Durante entrevista à ex de Marcos Paulo (1951–2012) dada na segunda-feira (2), Leniel Borel deixou clara sua posição a respeito dos comunicadores: “Temos Carla Albuquerque junto com Paulo Mathias. Pessoas que foram pagas, e quero deixar claro aqui: que estão recebendo pra isso, pra defender assassino de criança.”

Após a acusação, Paulo Mathias, que tem passagens por emissoras de rádio e TV e, atualmente, segue com seu canal no YouTube, rebateu através de um editorial em vídeo. “O nosso trabalho, tanto o meu quanto o da Carla Albuquerque, é pautado exclusivamente nos autos do processo e em evidências técnicas. Tudo que comentamos aqui no canal sobre o Caso Henry Borel está no processo. Não é inventado da nossa cabeça. Críticas ao nosso conteúdo são legítimas, mas ataques à honra são tentativas de silenciar a análise jornalística de um caso que é público e de interesse social”, iniciou o apresentador.
Em seguida, Paulo ainda destacou o interesse em expor os fatos que tangem à investigação do Caso Henry Borel e repudiou a fala do vereador: “Quando apontamos contradições, não o fazemos contra pessoas, mas a favor dos fatos. Mais uma vez: respeito a dor de qualquer pai, mas a dor não é um “salvo-conduto” para cometer crimes contra a honra de ninguém. A liberdade de expressão termina onde começa a calúnia.
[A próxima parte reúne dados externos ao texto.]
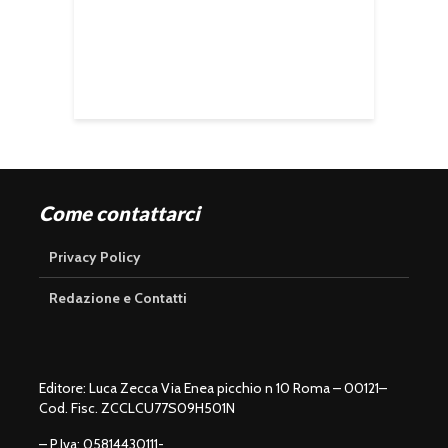
Come contattarci
Privacy Policy
Redazione e Contatti
Editore: Luca Zecca Via Enea picchio n 10 Roma – 00121–
Cod. Fisc. ZCCLCU77S09H501N
– P.Iva: 05814430111-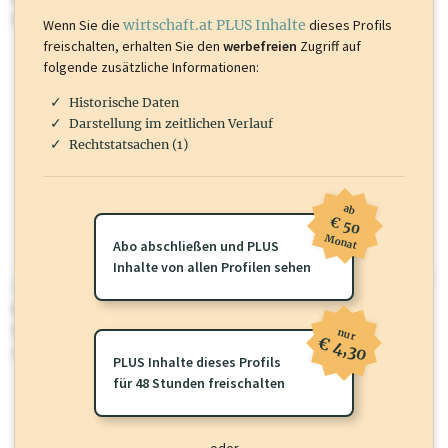
mehr.
Wenn Sie die
wirtschaft.at PLUS Inhalte
dieses Profils
freischalten, erhalten Sie den
werbefreien
Zugriff auf
folgende zusätzliche Informationen:
Historische Daten
Darstellung im zeitlichen Verlauf
Rechtstatsachen (1)
ab
€ 50
Monat
Abo abschließen und PLUS
Inhalte von allen Profilen sehen
wirtschaft.at PLUS
Für dieses Profil gibt es zusätzliche
wirtschaft.at PLUS Inhalte
die
Sie momentan nicht einsehen können. Schalten Sie dieses Profil frei
nur
€ 4,30
oder loggen Sie sich ein um diese Inhalte zu sehen.
PLUS Inhalte dieses Profils
für 48 Stunden freischalten
oder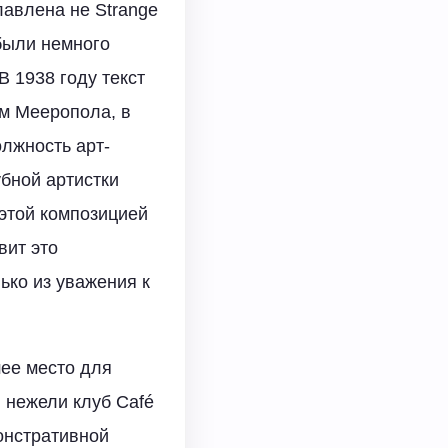
лавлена не Strange
 были немного
 1938 году текст
м Мееропола, в
олжность арт-
убной артистки
 этой композицией
вит это
ько из уважения к
ее место для
, нежели клуб Café
монстративной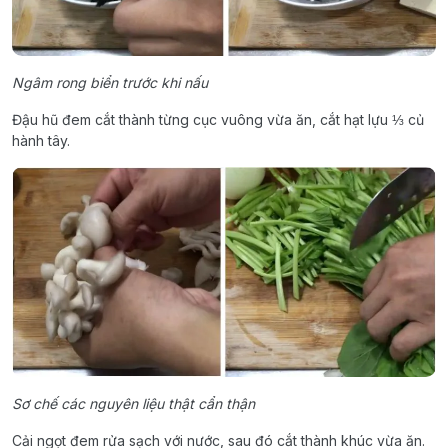
Ngâm rong biển trước khi nấu
Đậu hũ đem cắt thành từng cục vuông vừa ăn, cắt hạt lựu ⅓ củ
hành tây.
Sơ chế các nguyên liệu thật cẩn thận
Cải ngọt đem rửa sạch với nước, sau đó cắt thành khúc vừa ăn.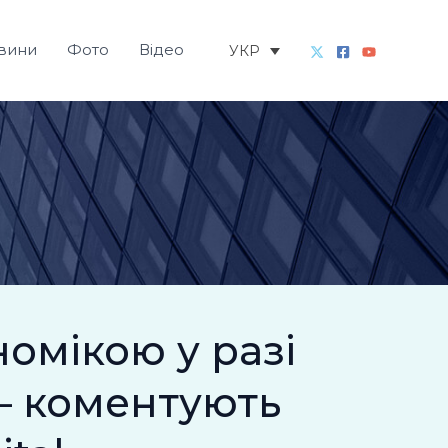
вини
Фото
Відео
УКР
номікою у разі
– коментують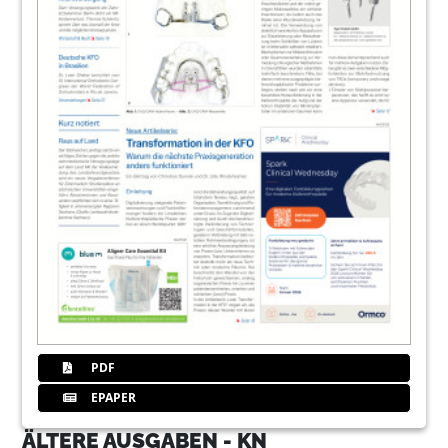
PDF
EPAPER
ÄLTERE AUSGABEN - KN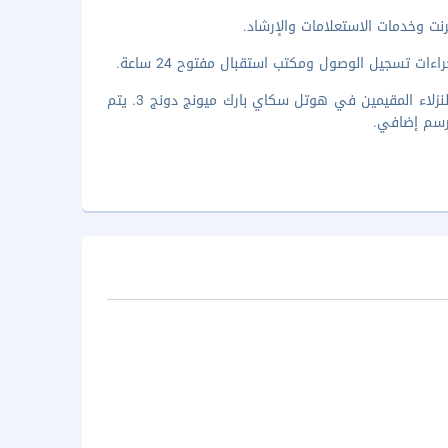
نت وخدمات الاستعلامات والإرشاد.
بإمكانك شراء مأكولات خفيفة من متجر البقالة الموجود هنا والذي يقدّم خدماته للنزلاء المقيمين في هوتل سكاي بارك ميونج دونج 3. يتم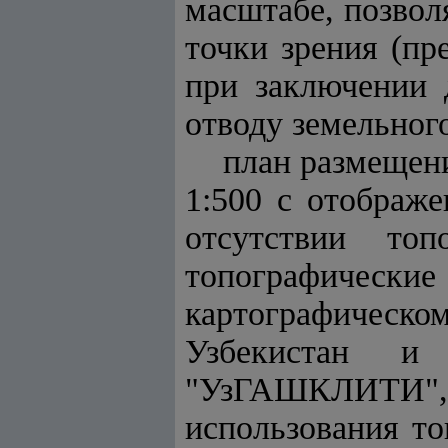
масштабе, позвол
точки зрения (п
при заключении 
отводу земельного
план размещени
1:500 с отображ
отсутствии то
топографичес
картографическ
Узбекистан и 
"УзГАШКЛИТИ", 
использования т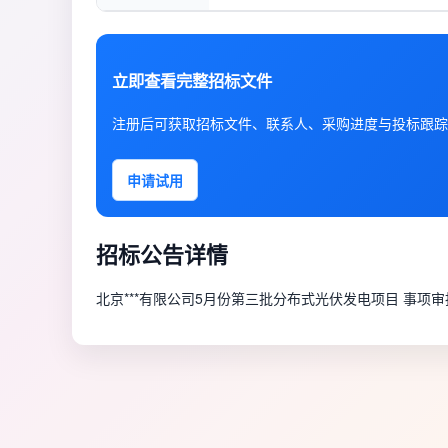
立即查看完整招标文件
注册后可获取招标文件、联系人、采购进度与投标跟踪
申请试用
招标公告详情
北京***有限公司5月份第三批分布式光伏发电项目 事项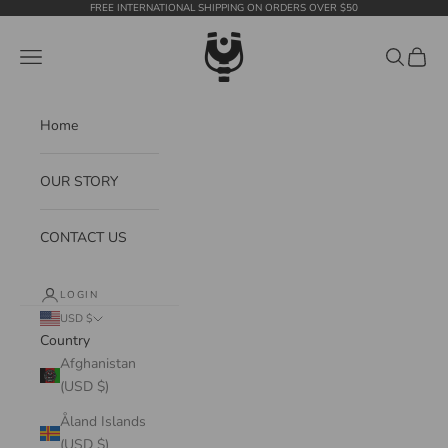
Skip to content
FREE INTERNATIONAL SHIPPING ON ORDERS OVER $50
WildTension
Navigation menu
Search
Cart
Home
OUR STORY
CONTACT US
LOGIN
USD $
Country
Afghanistan
(USD $)
Åland Islands
(USD $)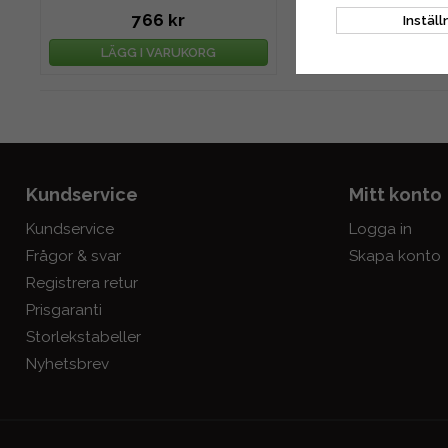
766 kr
894 kr
Inställ
LÄGG I VARUKORG
LÄGG I VARU
Kundservice
Mitt konto
Kundservice
Logga in
Frågor & svar
Skapa konto
Registrera retur
Prisgaranti
Storlekstabeller
Nyhetsbrev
Ao sugerir que agimos de má-fé ou que fomos “comprados” para criar narrativas, o Sr. Leniel Borel ultrapassou a fronteira do debate e entrou na esfera do ilícito”.
Por fim, Mathias garante que entrará com os trâmites legais a respeito do fato. “Diferentemente dele, não usaremos canais de entretenimento para trocar ofensas. O Sr. Leniel Borel responderá por cada uma dessas palavras na Justiça. Nossos advogados já foram acionados e as medidas judiciais cabíveis, tanto na esfera cível quanto na criminal, estão sendo tomadas. O Judiciário é o local onde as provas prevalecem sobre os gritos e as ofensas”.